How to build a smooth density estimation for a discrete sample using jittering



Let’s say you have a sample with tied values. If you draw a kernel density estimation (KDE) for such a sample, you may get a serrated pattern like this:


KDE requires samples from continuous distributions while tied values arise in discrete or mixture distributions. Even if the original distribution is continuous, you may observe artificial sample discretization due to a limited resolution of the measuring tool. This effect may lead to distorted density plots like in the above picture.

The problem could be solved using a nice technique called jittering. In the simplest case, jittering just adds random noise to each measurement. Such a trick removes all ties from the sample and allows building a smooth density estimation.

However, there are many different ways to apply jittering. The trickiest question here is how to choose proper noise values. In this post, I want to share one of my favorite jittering approaches. It generates a non-randomized noise pattern with a low risk of noticeable sample corruption.

The problem

Let me show a small real-life example that illustrates the problem. Imagine you collect some duration measurements, most of which are between 0 and 100 milliseconds. You don’t need excellent accuracy, so it’s OK to round all observations to integer values.
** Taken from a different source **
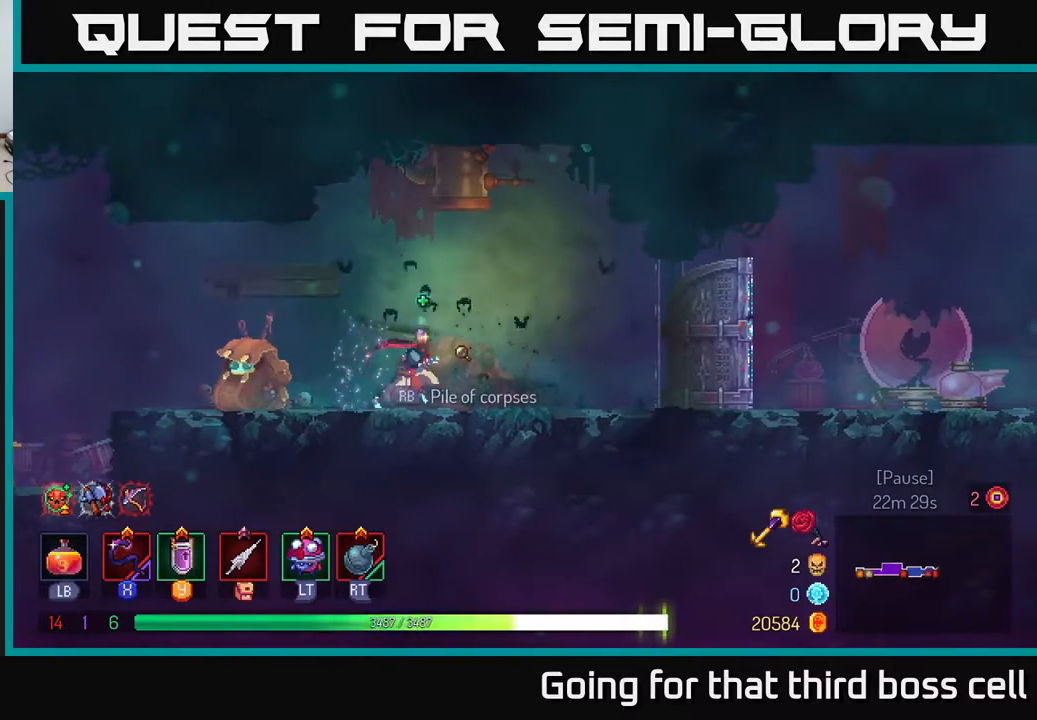
{"buttons": [], "left_stick": "right", "right_stick": "center", "events": [[267, "B", "down"], [433, "B", "up"]]}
Despite the continuous nature of time, you come up with a discrete sample. If the sample size is “not-so-big,” the corresponding kernel density estimation may look pretty smooth:


However, if you continue to collect more measurements, the KDE “will be able to guess” that the non-integer values are not allowed in this sample. Thus, the density between observed integer measurements should be zero. It gives us the serrated pattern:


You can also find a more detailed discussion about this problem in my previous post.

Random jittering

One of the easiest ways to resolve the problem is to add random noise to each sample element. In simple cases, you can use the normal distribution to generate noise values. If we apply this simple trick to the sample from the first picture, it will instantly make the KDE plot smooth:


If you are interested in a formal definition of the jittering kernel density estimator or a literature overview, it’s recommended to read [Nagler2018].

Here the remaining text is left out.